Migrating Data Flow Applications from Using Spark 2.4 to Using Spark 3.0.2

Learn about migrating Data Flow to use Spark 3.0.2 rather than Spark 2.4.4.

Data Flow now supports both Spark 2.4.4 and Spark 3.0.2. This chapter describes what you need to do if you are migrating existing Data Flow applications from Spark 2.4.4 to Spark 3.0.2.

Migrating Data Flow to Spark 3.0.2

The steps to migrate Data Flow from Spark 2.4.4 to Spark 3.0.2, and issues to look out for.
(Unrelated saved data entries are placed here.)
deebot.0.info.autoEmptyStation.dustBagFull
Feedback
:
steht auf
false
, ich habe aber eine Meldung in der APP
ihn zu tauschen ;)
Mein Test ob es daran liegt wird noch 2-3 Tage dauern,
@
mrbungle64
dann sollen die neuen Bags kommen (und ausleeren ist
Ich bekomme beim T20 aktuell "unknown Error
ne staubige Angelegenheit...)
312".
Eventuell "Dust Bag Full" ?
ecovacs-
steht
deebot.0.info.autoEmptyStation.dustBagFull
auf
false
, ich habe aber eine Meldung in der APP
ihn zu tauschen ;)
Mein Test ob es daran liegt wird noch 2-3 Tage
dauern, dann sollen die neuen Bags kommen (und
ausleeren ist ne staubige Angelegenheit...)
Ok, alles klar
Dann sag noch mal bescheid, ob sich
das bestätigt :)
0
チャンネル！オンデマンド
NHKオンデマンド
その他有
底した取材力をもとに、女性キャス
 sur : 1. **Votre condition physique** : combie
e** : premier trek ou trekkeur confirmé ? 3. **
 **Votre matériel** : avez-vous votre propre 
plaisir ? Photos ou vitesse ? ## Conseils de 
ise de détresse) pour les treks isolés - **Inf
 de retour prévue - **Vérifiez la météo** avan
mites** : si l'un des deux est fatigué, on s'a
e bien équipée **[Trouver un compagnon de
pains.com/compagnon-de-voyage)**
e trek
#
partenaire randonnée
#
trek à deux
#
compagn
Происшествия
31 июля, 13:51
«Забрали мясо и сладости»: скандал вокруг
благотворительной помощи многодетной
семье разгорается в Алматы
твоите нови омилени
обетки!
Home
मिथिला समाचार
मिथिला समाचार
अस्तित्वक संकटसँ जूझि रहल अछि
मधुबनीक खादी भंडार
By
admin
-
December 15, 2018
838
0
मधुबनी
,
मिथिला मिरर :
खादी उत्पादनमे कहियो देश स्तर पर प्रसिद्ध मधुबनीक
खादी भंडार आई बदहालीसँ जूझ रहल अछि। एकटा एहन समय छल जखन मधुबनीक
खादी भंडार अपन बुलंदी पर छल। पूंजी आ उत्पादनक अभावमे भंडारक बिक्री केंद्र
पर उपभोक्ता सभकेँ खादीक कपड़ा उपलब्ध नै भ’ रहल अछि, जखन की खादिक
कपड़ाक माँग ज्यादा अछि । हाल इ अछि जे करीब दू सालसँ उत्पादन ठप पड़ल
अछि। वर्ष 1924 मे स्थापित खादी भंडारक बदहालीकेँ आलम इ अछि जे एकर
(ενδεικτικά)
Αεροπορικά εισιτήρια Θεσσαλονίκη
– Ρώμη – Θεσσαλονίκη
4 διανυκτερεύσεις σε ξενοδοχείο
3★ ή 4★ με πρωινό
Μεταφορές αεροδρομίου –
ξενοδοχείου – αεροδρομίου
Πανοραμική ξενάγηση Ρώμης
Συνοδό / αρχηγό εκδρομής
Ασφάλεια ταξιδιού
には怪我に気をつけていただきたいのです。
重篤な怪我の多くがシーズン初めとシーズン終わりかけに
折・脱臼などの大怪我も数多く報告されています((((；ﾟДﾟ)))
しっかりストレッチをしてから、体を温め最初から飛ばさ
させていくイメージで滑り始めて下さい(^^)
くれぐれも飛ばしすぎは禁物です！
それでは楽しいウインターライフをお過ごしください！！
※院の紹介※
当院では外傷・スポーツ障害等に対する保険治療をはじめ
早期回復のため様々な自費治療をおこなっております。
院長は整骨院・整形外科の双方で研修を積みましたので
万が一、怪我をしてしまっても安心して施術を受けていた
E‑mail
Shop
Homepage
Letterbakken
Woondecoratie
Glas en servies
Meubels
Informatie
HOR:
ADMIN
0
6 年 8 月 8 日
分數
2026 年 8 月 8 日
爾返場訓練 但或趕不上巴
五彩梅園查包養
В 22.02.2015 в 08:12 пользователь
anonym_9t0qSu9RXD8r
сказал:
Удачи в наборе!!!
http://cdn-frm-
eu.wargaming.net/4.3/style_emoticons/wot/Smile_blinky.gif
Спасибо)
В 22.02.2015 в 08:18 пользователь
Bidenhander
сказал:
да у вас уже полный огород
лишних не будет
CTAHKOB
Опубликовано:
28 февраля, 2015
  1. Follow the steps in the Spark Migration Guide.
  2. Spark 3.0.2 requires Scala 2.12. Scala applications compiled with a previous version of Scala, and their dependencies, must be updated accordingly.
  3. If you have allowlisted a property for Spark 2.4.4, you must create a separate request to allowlist it for Spark 3.0.2.
  4. Update POM.xml to clearly call out the dependencies for the Spark libraries.
  5. When you Editing an Application, Creating a Java or Scala Data Flow Application, Creating a PySpark Data Flow Application, or Creating a SQL Data Flow Application, select Spark 3.0.2 -> Scala 2.12 for Spark Version.
    Note

    If you change the Spark version for an application that already has a Run, and then run again this prior Run, it uses the new version of Spark, not the version it was originally run with.
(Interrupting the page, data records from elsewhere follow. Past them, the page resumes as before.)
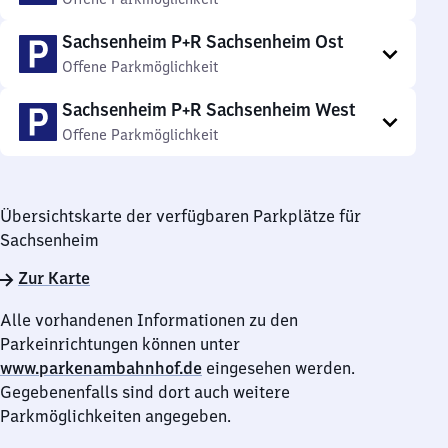
Sachsenheim P+R Sachsenheim Ost
Offene Parkmöglichkeit
Sachsenheim P+R Sachsenheim West
Offene Parkmöglichkeit
Übersichtskarte der verfügbaren Parkplätze für
Sachsenheim
Zur Karte
Alle vorhandenen Informationen zu den
Parkeinrichtungen können unter
www.parkenambahnhof.de
eingesehen werden.
Gegebenenfalls sind dort auch weitere
Parkmöglichkeiten angegeben.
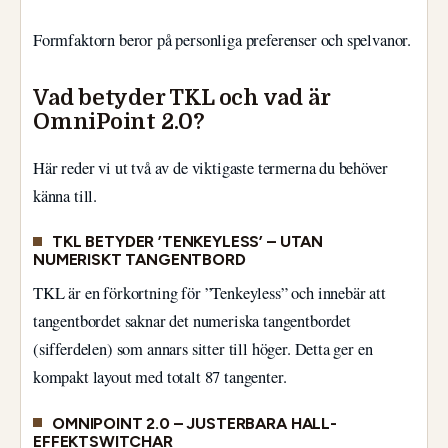
Formfaktorn beror på personliga preferenser och spelvanor.
Vad betyder TKL och vad är
OmniPoint 2.0?
Här reder vi ut två av de viktigaste termerna du behöver
känna till.
TKL BETYDER ’TENKEYLESS’ – UTAN
NUMERISKT TANGENTBORD
TKL är en förkortning för ”Tenkeyless” och innebär att
tangentbordet saknar det numeriska tangentbordet
(sifferdelen) som annars sitter till höger. Detta ger en
kompakt layout med totalt 87 tangenter.
OMNIPOINT 2.0 – JUSTERBARA HALL-
EFFEKTSWITCHAR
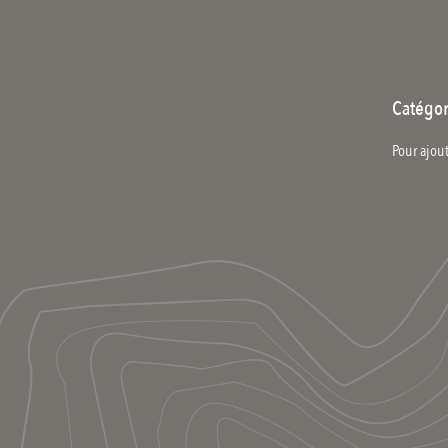
Catégor
Pour ajout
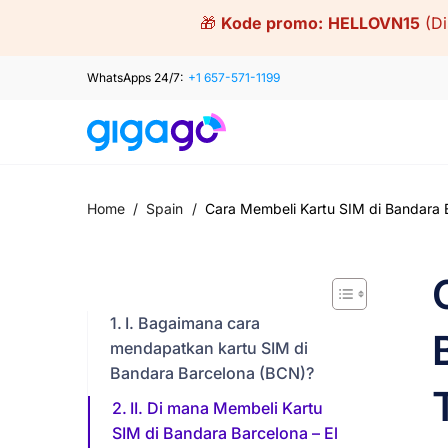
Skip
🎁
Kode promo:
HELLOVN15
(D
to
content
WhatsApps 24/7:
+1 657-571-1199
Home
/
Spain
/
Cara Membeli Kartu SIM di Bandara B
I. Bagaimana cara
mendapatkan kartu SIM di
Bandara Barcelona (BCN)?
II. Di mana Membeli Kartu
SIM di Bandara Barcelona – El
Errors when Parsing Timestamp or Date Strings

Learn how to overcome parsing or formatting errors in Data Flow related to date or timestamp strings having migrated from Spark 2.4.4 to Spark 3.0.2.

Having migrated your Data Flow applications to Spark 3.0.2, you get the following error when running an application:
org.apache.spark.SparkUpgradeException: You may get a different result due to the upgrading of Spark 3.0: Fail to recognize 'MMMMM' pattern in the DateTimeFormatter.
There is a simple fix. Set spark.sql.legacy.timeParserPolicy to LEGACY. Re-run your application.